Strategydesk – Minyak flat hari ini karena di mana efek data cadangan AS tertutup oleh laporan yang menunjukkan penurunan tingkat kepatuhan melaksanakan pemangkasan output dalam OPEC.

oilfield-2American Petroleum Institute (API) semalam melaporkan stok minyak AS turun 4,2 juta barel minggu lalu menjadi 528,3 juta barel. Kini pasar menunggu data cadangan versi Energy Information Administration (EIA), lembaga di bawah naungan Departemen Energi AS. Menurut konsensus, cadangan diperkirakan turun 3 juta barel.

Produksi dari OPEC turun untuk empat bulan berturut-turut pada April, menurut hasil survey Reuters karena Arab Saudi tetap menjaga tingkat produksi di bawah target. Tapi tambahan produksi dari Angola dan Uni Emirat Arab membuat tingkat kepatuhan pemangkasan ouput turun menjadi 90% pada April dari 92% di Maret.

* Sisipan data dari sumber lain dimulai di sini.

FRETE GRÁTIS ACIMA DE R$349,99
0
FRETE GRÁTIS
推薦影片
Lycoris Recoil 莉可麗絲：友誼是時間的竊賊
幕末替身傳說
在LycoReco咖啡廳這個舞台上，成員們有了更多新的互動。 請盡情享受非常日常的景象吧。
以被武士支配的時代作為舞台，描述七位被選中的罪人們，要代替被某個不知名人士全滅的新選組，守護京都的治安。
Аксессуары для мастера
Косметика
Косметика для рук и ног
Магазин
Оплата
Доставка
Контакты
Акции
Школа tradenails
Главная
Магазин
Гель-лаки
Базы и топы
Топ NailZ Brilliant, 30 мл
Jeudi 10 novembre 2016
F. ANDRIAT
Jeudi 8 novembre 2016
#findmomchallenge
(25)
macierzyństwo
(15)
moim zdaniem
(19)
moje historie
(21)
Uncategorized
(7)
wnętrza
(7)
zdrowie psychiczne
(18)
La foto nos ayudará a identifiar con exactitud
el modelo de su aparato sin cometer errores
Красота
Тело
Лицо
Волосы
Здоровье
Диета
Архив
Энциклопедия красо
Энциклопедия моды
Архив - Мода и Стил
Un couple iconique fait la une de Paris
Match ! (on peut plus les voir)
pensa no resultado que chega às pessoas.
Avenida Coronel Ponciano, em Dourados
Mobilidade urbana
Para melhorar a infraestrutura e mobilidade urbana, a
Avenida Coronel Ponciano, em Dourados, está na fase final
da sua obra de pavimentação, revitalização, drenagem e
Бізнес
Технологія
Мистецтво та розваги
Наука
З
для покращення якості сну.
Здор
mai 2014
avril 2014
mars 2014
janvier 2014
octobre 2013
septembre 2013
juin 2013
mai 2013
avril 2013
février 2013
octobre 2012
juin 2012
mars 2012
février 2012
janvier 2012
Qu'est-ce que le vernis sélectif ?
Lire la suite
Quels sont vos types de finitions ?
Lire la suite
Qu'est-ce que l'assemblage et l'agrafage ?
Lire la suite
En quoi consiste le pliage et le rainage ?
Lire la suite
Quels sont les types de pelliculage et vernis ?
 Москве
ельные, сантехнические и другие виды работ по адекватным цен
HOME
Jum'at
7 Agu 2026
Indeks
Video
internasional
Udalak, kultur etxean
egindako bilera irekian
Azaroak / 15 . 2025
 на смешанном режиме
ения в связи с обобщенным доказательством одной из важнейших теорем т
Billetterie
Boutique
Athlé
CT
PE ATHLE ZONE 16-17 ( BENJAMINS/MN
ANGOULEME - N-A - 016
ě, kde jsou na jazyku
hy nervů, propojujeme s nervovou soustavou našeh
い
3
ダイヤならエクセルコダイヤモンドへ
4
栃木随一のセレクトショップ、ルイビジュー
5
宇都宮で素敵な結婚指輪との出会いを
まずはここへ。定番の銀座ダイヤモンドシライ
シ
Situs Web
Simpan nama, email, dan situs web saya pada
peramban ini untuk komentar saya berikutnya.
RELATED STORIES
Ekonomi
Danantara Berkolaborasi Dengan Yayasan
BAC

Di sisi lain, data dari Thomson Reuters Eikon menunjukkan pengiriman minyak lewat kapal di seluruh dunia mencapai 45 juta barel per hari. Hal ini mengindikasikan permintaan masih tinggi, terutama di Asia.

Pada jam 17:00 WIB, minyak jenis Light Sweet untuk pengiriman Juni stabil di $48,13 per barel. Harag sempat jatuh sampai $47,49 kemarin, terendah dalam sebulan. Bila jatuh ke bawah $47,50-47,30, harga terancam menuju $47,00-46,80. Peluang rebound terbuka bila harag mampu ditutup di atas $49,30-49,50.